Entre a rainha má e a guerreira

Foto: Reprodução IMDB

A mulher de hoje está entre a cruz e a espada. Ela quer ser uma princesa, mas descobre que para vencer, precisa mesmo ser uma Rainha má, mas passa a maior parte do tempo correndo atrás da felicidade como uma maratonista, ou uma guerreira no estilo de Joana D´Arc. Achou muito Vilamiga? É mesmo e depois de "ser" tudo isso bate um cansaço.

Os estereótipos femininos continuam a pesar sobre as mulheres, as mulheres para casar, as mães de família, que se vêm às voltas com renúncias ou escolhas, as divas, as deusas, as inspiradoras, as periguetes, e no fundo; todas elas são as mulheres reais.
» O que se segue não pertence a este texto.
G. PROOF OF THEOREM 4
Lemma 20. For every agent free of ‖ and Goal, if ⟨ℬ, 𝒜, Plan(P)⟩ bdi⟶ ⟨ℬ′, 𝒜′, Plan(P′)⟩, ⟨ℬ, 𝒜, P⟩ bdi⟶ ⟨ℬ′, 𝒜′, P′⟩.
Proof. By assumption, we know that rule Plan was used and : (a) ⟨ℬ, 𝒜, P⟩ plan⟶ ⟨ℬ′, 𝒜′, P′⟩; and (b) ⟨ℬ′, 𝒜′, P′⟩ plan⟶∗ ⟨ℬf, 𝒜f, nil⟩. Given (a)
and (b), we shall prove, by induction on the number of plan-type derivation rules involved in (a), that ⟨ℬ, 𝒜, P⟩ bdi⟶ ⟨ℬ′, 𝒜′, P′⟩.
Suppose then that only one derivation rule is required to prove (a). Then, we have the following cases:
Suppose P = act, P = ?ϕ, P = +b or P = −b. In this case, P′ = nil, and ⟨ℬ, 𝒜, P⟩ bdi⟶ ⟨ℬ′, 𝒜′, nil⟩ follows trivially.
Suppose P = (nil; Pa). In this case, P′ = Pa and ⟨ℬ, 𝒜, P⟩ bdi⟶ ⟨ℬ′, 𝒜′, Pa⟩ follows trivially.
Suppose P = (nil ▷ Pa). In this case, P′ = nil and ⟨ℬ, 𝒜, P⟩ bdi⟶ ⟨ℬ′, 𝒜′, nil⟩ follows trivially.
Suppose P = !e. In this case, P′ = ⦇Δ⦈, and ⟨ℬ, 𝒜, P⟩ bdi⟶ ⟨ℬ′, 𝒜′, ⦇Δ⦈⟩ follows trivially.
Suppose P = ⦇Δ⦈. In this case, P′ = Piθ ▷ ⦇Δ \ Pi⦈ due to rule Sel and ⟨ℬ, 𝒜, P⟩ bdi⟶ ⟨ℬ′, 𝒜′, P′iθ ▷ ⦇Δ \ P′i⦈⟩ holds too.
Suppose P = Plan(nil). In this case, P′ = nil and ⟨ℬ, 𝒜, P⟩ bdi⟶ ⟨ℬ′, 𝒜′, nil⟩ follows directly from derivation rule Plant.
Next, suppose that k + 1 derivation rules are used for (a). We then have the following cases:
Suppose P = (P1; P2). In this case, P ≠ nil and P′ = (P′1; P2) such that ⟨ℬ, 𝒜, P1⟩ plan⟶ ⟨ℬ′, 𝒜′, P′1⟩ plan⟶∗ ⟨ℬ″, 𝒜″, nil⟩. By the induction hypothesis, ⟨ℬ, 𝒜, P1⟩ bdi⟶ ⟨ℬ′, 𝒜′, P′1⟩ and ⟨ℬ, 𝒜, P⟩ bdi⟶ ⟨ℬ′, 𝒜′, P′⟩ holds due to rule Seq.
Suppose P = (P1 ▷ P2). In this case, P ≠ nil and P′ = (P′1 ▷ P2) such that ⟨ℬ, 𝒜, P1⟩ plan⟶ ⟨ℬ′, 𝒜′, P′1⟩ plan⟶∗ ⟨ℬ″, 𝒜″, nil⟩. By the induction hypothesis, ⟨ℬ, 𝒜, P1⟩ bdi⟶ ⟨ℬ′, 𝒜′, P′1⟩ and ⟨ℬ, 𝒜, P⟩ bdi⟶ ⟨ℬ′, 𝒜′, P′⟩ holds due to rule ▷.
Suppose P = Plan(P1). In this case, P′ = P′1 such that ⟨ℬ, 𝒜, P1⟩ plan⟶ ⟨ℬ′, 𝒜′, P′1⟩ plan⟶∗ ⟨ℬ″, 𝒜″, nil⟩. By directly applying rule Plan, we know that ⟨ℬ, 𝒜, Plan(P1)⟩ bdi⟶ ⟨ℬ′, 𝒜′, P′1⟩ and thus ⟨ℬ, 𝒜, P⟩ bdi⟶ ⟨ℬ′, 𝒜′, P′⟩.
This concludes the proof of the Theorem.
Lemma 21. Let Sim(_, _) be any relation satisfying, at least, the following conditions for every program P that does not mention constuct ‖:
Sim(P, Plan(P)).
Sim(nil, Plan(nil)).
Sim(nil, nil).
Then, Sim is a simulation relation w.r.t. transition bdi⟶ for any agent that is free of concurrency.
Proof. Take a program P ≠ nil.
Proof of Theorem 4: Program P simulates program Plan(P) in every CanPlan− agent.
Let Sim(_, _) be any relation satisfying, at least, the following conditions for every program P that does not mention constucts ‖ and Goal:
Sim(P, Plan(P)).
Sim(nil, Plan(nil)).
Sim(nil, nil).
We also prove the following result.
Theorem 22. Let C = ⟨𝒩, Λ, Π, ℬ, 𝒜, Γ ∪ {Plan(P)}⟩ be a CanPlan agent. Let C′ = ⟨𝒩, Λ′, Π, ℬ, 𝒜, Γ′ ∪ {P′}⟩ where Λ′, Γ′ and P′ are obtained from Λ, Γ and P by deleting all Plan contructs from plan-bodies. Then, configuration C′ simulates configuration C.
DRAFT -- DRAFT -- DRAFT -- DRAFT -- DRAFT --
Há outras mulheres que parecem não ligar muito para isso, elas renunciaram a padrões cruéis e surreais. Já comentamos sobre isso por aqui, mas como todo bom clichê, ele permanece atual: Quem é a mulher de hoje? Será que ela se resume a uma descrição, ou a um rótulo limitador? Os meios de comunicação estão optando por criar verdadeiros segmentos no tema.

No cinema, vemos uma Rainha má insegura com a idade e preocupadíssima com o que diz o espelho, pois tem um paquera mais jovem. E a atriz que a interpreta, Julia Roberts, já foi namoradinha da América, e agora é uma artista mais tranquila e segura no topo dos seus quarenta e poucos anos.

Na televisão, vemos duas novelas da Rede Globo, que estão tentando dar voz às mulheres "normais", ou seja, a maioria das pessoas. As empregadas domésticas, os fenômenos musicais do Pará (pode torcer o nariz, mas elas estão abafando), "cheias de graça", novelas das 7. Vejam o exemplo da personagem de Isis Valverde, na novela das 21 horas, "Avenida Brasil", que agora começa mais tarde, ela quer levar vantagem e usa as suas "armas", belas curvas e linguajar ousado.

Todo mundo sabe que cada pessoa usa o que tem para tentar vencer na vida, seja seu conhecimento, seja sua esperteza ou os seus atributos físicos. E quem é que pode julgá-las? Ninguém pode.

Afinal, as mulheres estão se livrando aos poucos da imagem de beleza que reinava até o final dos anos 90, de rostos perfeitos e estética definida. Agora o que reina é a realidade, a criatividade, e o espaço para belezas diferentes. A magreza excessiva está caindo em desuso, pelo menos fora das passarelas. As estrelas estão cada vez mais perto da terra firme, aliás, cada vez menos estrelas e sim figuras ou icones para se inspirar.